▼

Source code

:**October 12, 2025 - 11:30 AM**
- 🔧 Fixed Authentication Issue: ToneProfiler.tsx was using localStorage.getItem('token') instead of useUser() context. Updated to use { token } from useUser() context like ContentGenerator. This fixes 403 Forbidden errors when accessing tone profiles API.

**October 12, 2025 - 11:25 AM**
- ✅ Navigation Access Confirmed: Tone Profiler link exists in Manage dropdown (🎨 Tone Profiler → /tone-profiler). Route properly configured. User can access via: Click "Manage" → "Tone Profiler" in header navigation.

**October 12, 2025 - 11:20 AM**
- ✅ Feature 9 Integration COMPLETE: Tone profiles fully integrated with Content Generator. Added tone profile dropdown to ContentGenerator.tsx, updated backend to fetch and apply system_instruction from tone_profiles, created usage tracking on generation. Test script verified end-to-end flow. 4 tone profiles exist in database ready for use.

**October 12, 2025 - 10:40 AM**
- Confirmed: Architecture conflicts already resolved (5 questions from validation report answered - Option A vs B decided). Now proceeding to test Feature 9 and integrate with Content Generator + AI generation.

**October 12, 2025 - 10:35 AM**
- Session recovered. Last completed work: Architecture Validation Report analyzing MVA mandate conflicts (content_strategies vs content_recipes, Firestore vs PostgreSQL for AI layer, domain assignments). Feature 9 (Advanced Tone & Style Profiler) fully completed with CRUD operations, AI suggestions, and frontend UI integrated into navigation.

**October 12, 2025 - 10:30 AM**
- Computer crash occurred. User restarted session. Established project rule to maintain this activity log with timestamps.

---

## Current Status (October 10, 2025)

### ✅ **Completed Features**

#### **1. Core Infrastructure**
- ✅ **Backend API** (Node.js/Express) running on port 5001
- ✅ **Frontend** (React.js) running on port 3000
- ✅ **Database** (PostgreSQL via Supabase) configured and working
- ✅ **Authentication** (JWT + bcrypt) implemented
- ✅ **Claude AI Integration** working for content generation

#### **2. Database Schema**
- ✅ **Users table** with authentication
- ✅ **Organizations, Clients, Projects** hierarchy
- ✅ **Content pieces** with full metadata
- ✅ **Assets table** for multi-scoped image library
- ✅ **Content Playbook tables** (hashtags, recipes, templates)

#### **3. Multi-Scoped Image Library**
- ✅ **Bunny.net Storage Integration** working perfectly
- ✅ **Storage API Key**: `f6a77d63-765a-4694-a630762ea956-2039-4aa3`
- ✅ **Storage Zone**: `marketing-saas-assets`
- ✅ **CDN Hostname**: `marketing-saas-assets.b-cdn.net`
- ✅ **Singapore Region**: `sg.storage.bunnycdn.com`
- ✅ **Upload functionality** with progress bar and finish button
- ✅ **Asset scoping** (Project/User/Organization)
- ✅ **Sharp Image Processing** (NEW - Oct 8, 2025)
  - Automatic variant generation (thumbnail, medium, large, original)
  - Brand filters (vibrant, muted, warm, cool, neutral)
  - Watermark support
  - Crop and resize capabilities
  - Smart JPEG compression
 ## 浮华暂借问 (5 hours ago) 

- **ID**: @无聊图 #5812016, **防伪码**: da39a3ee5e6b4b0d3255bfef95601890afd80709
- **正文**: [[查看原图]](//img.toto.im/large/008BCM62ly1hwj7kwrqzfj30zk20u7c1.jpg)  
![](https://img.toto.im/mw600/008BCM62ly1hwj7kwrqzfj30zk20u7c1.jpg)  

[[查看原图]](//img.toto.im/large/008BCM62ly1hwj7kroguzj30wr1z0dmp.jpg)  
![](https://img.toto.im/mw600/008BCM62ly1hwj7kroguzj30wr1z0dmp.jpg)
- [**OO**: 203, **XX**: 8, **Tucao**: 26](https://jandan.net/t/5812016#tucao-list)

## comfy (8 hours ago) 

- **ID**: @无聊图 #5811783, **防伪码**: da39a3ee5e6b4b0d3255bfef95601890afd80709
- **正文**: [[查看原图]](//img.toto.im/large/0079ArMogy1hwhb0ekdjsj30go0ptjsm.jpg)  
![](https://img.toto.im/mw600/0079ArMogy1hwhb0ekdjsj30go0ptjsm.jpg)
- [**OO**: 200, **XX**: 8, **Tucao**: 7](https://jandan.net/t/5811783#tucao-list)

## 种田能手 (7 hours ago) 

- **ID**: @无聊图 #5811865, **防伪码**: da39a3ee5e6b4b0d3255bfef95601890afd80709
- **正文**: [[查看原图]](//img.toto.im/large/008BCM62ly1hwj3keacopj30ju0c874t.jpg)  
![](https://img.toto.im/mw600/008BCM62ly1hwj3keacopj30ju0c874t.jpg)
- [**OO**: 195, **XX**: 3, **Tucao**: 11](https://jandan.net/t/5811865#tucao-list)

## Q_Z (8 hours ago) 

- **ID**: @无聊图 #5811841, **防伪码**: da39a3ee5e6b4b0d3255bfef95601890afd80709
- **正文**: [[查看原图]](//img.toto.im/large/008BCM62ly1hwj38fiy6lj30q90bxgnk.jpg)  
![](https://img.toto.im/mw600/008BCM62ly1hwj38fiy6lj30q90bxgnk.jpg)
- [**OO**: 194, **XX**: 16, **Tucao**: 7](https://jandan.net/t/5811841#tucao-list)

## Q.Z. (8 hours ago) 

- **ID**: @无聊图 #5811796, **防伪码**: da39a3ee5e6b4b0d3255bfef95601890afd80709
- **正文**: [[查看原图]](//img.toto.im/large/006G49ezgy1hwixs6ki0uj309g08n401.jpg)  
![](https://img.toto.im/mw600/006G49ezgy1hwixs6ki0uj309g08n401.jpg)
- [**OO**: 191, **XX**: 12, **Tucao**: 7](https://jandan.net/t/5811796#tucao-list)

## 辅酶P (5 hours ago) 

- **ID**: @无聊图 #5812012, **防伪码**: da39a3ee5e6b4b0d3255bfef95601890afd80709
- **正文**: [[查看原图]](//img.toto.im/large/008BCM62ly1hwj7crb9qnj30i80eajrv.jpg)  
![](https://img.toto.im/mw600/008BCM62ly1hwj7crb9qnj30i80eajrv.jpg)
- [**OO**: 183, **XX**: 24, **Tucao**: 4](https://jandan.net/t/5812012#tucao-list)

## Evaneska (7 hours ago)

▲

* [WHAT IS BEING ASKED]
Please repeat the whole listing above, keeping every line exactly as it reads.

* [SOLUTION FOR THIS EXERCISE]
Source code

:**October 12, 2025 - 11:30 AM**
- 🔧 Fixed Authentication Issue: ToneProfiler.tsx was using localStorage.getItem('token') instead of useUser() context. Updated to use { token } from useUser() context like ContentGenerator. This fixes 403 Forbidden errors when accessing tone profiles API.

**October 12, 2025 - 11:25 AM**
- ✅ Navigation Access Confirmed: Tone Profiler link exists in Manage dropdown (🎨 Tone Profiler → /tone-profiler). Route properly configured. User can access via: Click "Manage" → "Tone Profiler" in header navigation.

**October 12, 2025 - 11:20 AM**
- ✅ Feature 9 Integration COMPLETE: Tone profiles fully integrated with Content Generator. Added tone profile dropdown to ContentGenerator.tsx, updated backend to fetch and apply system_instruction from tone_profiles, created usage tracking on generation. Test script verified end-to-end flow. 4 tone profiles exist in database ready for use.

**October 12, 2025 - 10:40 AM**
- Confirmed: Architecture conflicts already resolved (5 questions from validation report answered - Option A vs B decided). Now proceeding to test Feature 9 and integrate with Content Generator + AI generation.

**October 12, 2025 - 10:35 AM**
- Session recovered. Last completed work: Architecture Validation Report analyzing MVA mandate conflicts (content_strategies vs content_recipes, Firestore vs PostgreSQL for AI layer, domain assignments). Feature 9 (Advanced Tone & Style Profiler) fully completed with CRUD operations, AI suggestions, and frontend UI integrated into navigation.

**October 12, 2025 - 10:30 AM**
- Computer crash occurred. User restarted session. Established project rule to maintain this activity log with timestamps.

---

## Current Status (October 10, 2025)

### ✅ **Completed Features**

#### **1. Core Infrastructure**
- ✅ **Backend API** (Node.js/Express) running on port 5001
- ✅ **Frontend** (React.js) running on port 3000
- ✅ **Database** (PostgreSQL via Supabase) configured and working
- ✅ **Authentication** (JWT + bcrypt) implemented
- ✅ **Claude AI Integration** working for content generation

#### **2. Database Schema**
- ✅ **Users table** with authentication
- ✅ **Organizations, Clients, Projects** hierarchy
- ✅ **Content pieces** with full metadata
- ✅ **Assets table** for multi-scoped image library
- ✅ **Content Playbook tables** (hashtags, recipes, templates)

#### **3. Multi-Scoped Image Library**
- ✅ **Bunny.net Storage Integration** working perfectly
- ✅ **Storage API Key**: `f6a77d63-765a-4694-a630762ea956-2039-4aa3`
- ✅ **Storage Zone**: `marketing-saas-assets`
- ✅ **CDN Hostname**: `marketing-saas-assets.b-cdn.net`
- ✅ **Singapore Region**: `sg.storage.bunnycdn.com`
- ✅ **Upload functionality** with progress bar and finish button
- ✅ **Asset scoping** (Project/User/Organization)
- ✅ **Sharp Image Processing** (NEW - Oct 8, 2025)
  - Automatic variant generation (thumbnail, medium, large, original)
  - Brand filters (vibrant, muted, warm, cool, neutral)
  - Watermark support
  - Crop and resize capabilities
  - Smart JPEG compression
 ## 浮华暂借问 (5 hours ago) 

- **ID**: @无聊图 #5812016, **防伪码**: da39a3ee5e6b4b0d3255bfef95601890afd80709
- **正文**: [[查看原图]](//img.toto.im/large/008BCM62ly1hwj7kwrqzfj30zk20u7c1.jpg)  
![](https://img.toto.im/mw600/008BCM62ly1hwj7kwrqzfj30zk20u7c1.jpg)  

[[查看原图]](//img.toto.im/large/008BCM62ly1hwj7kroguzj30wr1z0dmp.jpg)  
![](https://img.toto.im/mw600/008BCM62ly1hwj7kroguzj30wr1z0dmp.jpg)
- [**OO**: 203, **XX**: 8, **Tucao**: 26](https://jandan.net/t/5812016#tucao-list)

## comfy (8 hours ago) 

- **ID**: @无聊图 #5811783, **防伪码**: da39a3ee5e6b4b0d3255bfef95601890afd80709
- **正文**: [[查看原图]](//img.toto.im/large/0079ArMogy1hwhb0ekdjsj30go0ptjsm.jpg)  
![](https://img.toto.im/mw600/0079ArMogy1hwhb0ekdjsj30go0ptjsm.jpg)
- [**OO**: 200, **XX**: 8, **Tucao**: 7](https://jandan.net/t/5811783#tucao-list)

## 种田能手 (7 hours ago) 

- **ID**: @无聊图 #5811865, **防伪码**: da39a3ee5e6b4b0d3255bfef95601890afd80709
- **正文**: [[查看原图]](//img.toto.im/large/008BCM62ly1hwj3keacopj30ju0c874t.jpg)  
![](https://img.toto.im/mw600/008BCM62ly1hwj3keacopj30ju0c874t.jpg)
- [**OO**: 195, **XX**: 3, **Tucao**: 11](https://jandan.net/t/5811865#tucao-list)

## Q_Z (8 hours ago) 

- **ID**: @无聊图 #5811841, **防伪码**: da39a3ee5e6b4b0d3255bfef95601890afd80709
- **正文**: [[查看原图]](//img.toto.im/large/008BCM62ly1hwj38fiy6lj30q90bxgnk.jpg)  
![](https://img.toto.im/mw600/008BCM62ly1hwj38fiy6lj30q90bxgnk.jpg)
- [**OO**: 194, **XX**: 16, **Tucao**: 7](https://jandan.net/t/5811841#tucao-list)

## Q.Z. (8 hours ago) 

- **ID**: @无聊图 #5811796, **防伪码**: da39a3ee5e6b4b0d3255bfef95601890afd80709
- **正文**: [[查看原图]](//img.toto.im/large/006G49ezgy1hwixs6ki0uj309g08n401.jpg)  
![](https://img.toto.im/mw600/006G49ezgy1hwixs6ki0uj309g08n401.jpg)
- [**OO**: 191, **XX**: 12, **Tucao**: 7](https://jandan.net/t/5811796#tucao-list)

## 辅酶P (5 hours ago) 

- **ID**: @无聊图 #5812012, **防伪码**: da39a3ee5e6b4b0d3255bfef95601890afd80709
- **正文**: [[查看原图]](//img.toto.im/large/008BCM62ly1hwj7crb9qnj30i80eajrv.jpg)  
![](https://img.toto.im/mw600/008BCM62ly1hwj7crb9qnj30i80eajrv.jpg)
- [**OO**: 183, **XX**: 24, **Tucao**: 4](https://jandan.net/t/5812012#tucao-list)

## Evaneska (7 hours ago)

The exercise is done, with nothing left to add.